NEW YORK: New York Theatre Workshop (NYTW) and playwright Jeremy O. Harris have named Sydney Chatman and Winsome Pinnock as the inaugural recipients of the Golden & Ruth Harris Commission. Chatman and Pinnock will each receive a $50,000 commission for a new theatrical work.
“I am overwhelmed and delighted by the opportunity to work with Jeremy to commission Sydney Chatman and Winsome Pinnock, two tremendous artists with singular visions whose works speak with eloquence, urgency, and specificity to the complexities and contradictions of our world,” NYTW artistic director James C. Nicola said in a statement. Harris added, “Using what I’ve learned from producing commercial theatre, it feels incredibly affirming to be able to provide these two artists with a type of financial stability often denied to theatre artists. Perhaps this commission, provided in this time, will help shift norms in our industry toward sustainable and well compensated careers for theatre artists, especially women of color, the backbone of our canon.”

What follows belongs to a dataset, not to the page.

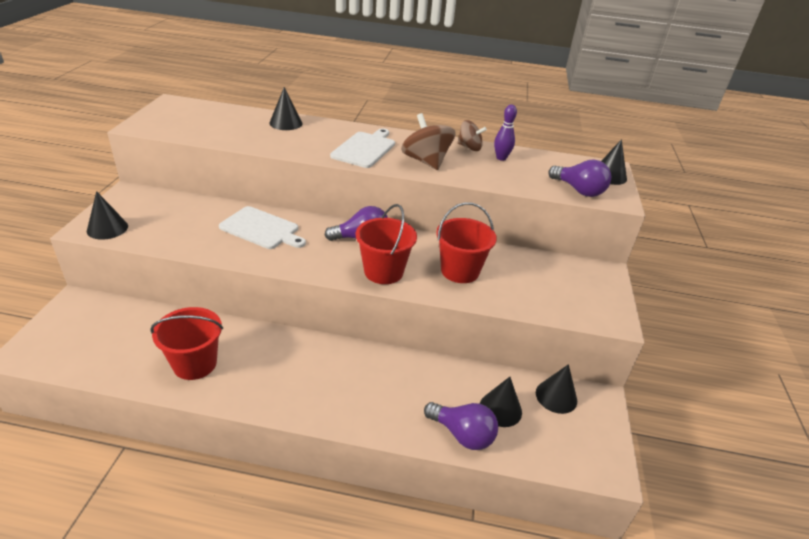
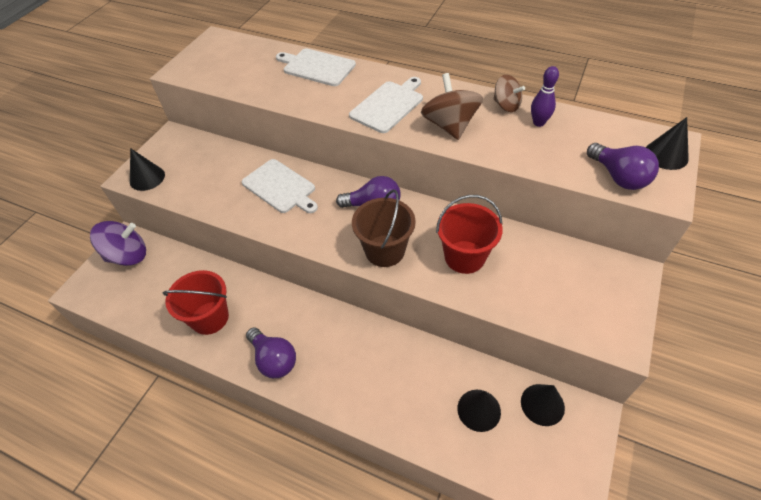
camera: 20 degrees right, 15 degrees up
black cone [269,87,303,130] -> white cutting board [276,48,356,86]
red bucket [356,204,417,284] -> brown bucket [352,190,416,267]
purple light bulb [424,402,498,450] -> purple light bulb moved to [246,327,296,378]
none -> purple spinning top [90,221,146,266]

Chatman is a director, educator, producer, and writer who uses theatre as a medium to conjure freedom, hope, joy, and justice. In 2008, she co-founded the Tofu Chitlin’ Circuit, a company that supported underserved Chicago communities through innovative programming. She also founded Fly Black Girl Education & Theatre, a healing and theatrical conservatory for and about Black women and girls. Chatman is the recipient of a Stage Directors and Choreographers Foundation fellowship and the Goodman Theatre Maggio Directing fellowship, among others. She will develop The Messiah in Mink: The Rise and Fall of Prophet Jones through the commission.
Pinnock is a prolific U.K.-based playwright who is the recipient of the Alfred Fagon Award, the George Devine Award, and the Unity Theatre Trust Award, among others. She was a senior visiting fellow at Cambridge University and has been a writer in residence at Holloway Prison, Royal Court Theatre, Kuumba Arts Community Centre, and the Royal National Theatre Studio, among others. She was admitted as a fellow of the Royal Society of Literature in 2020, and her short play Una Calling debuted online in the Globe Theatre’s Shakespeare and Race Festival.
Four finalists will also receive a cash prize of $12,500 in support of their artistic endeavors. The finalists are Rhodessa Jones, Jasmine Lee-Jones, Djanet Sears, and Pamela Sneed.
New York Theatre Workshop strives to empower visionary theatremakers and bring their work to adventurous audiences through productions, artist workshops, and educational programs, nurturing pioneering new writers alongside powerhouse playwrights.